Last Updated September 23, 2020 1:27 PM
Thomas Bardwell
Last Updated September 23, 2020 1:27 PM
  • New Year’s bug caused widespread WWE 2K20 crash.
  • Bug reportedly linked to year change from 2019 to 2020.
  • Issue represents latest chapter in on-going disaster.

To usher in the New Year, 2K Games beleaguered and bug-ridden wrestling title, WWE 2K20, suffered a rather unlikely bug. In a bizarre time warp back to the turn of the century, an error uncannily similar to the famed Y2K bug met players trying to launch any of the game’s modes.

WWE 2K20 2020 Bug

Reports surfaced from players across the globe and on PC, PlayStation 4, and Xbox suggesting the problem was widespread.

Complaints appeared to pinpoint the passage from 2019 to 2020 as the culprit, raising concerns that a coding error linked to the year 2020 was responsible .

Various sources were able to rectify the issue by turning back the date on their systems by a single day , further adding weight to the theory. The irony wasn’t lost to many onlookers given the game’s titular links to 2020.

In uncharacteristically fast fashion, 2K Games produced a fix late yesterday available by restarting the game that appears to have resolved the crashes.
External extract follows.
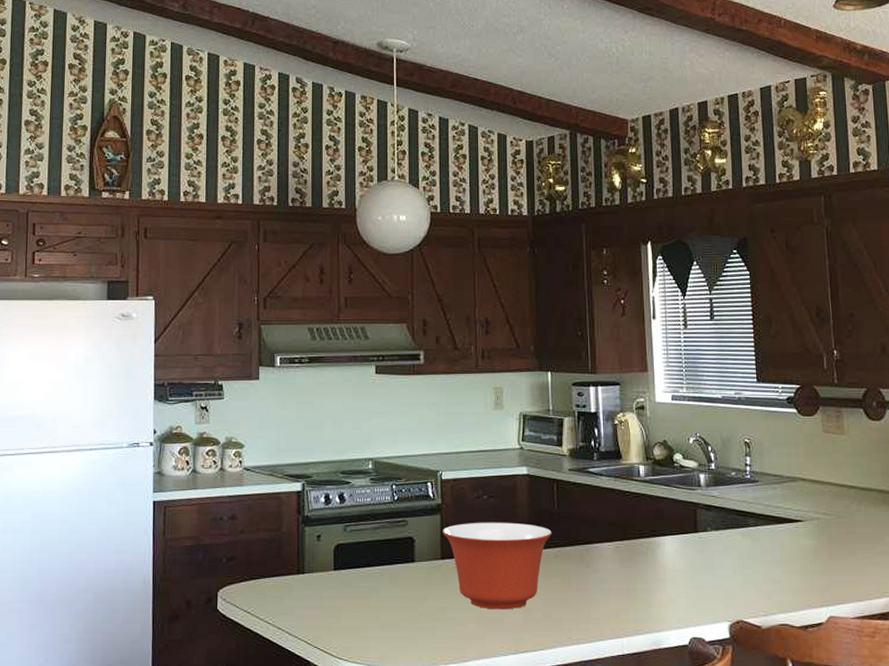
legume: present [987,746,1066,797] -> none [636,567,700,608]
2K Games Should Have Let WWE 2k20 With New Year's Bug
Source: Twitter 

From Bad To Worse

A bevy of bugs and issues have plagued WWE 2K20 since launch. Buggy game play animations, truly horrifying graphical glitches that saw character models morph into unsightly aberrations of sinew and flesh, and missing assets defined the game for many.

The situation was dire enough for Sony to issue no-questions-asked refunds to displeased players.

Despite 2K Games assertions that it would fix the issues, successive patches haven’t produced anything resembling a lasting remedy.

Members of developer Visual Concepts reportedly lined up to leave the company in the wake of WWE 2K20’s sketchy launch.

2K Missed A Trick

Aside from questions about how such a rudimentary bug found its way into a AAA title at all, 2K Games missed a trick by reviving a game that’s already on life support. Simply letting the game die, swept up by the winds of times – quite literally – would have been a fitting end to the disaster of WWE 2K20.

Instead, 2K’s wrestling-shaped Frankenstein trudges into 2020 bloodied and broken.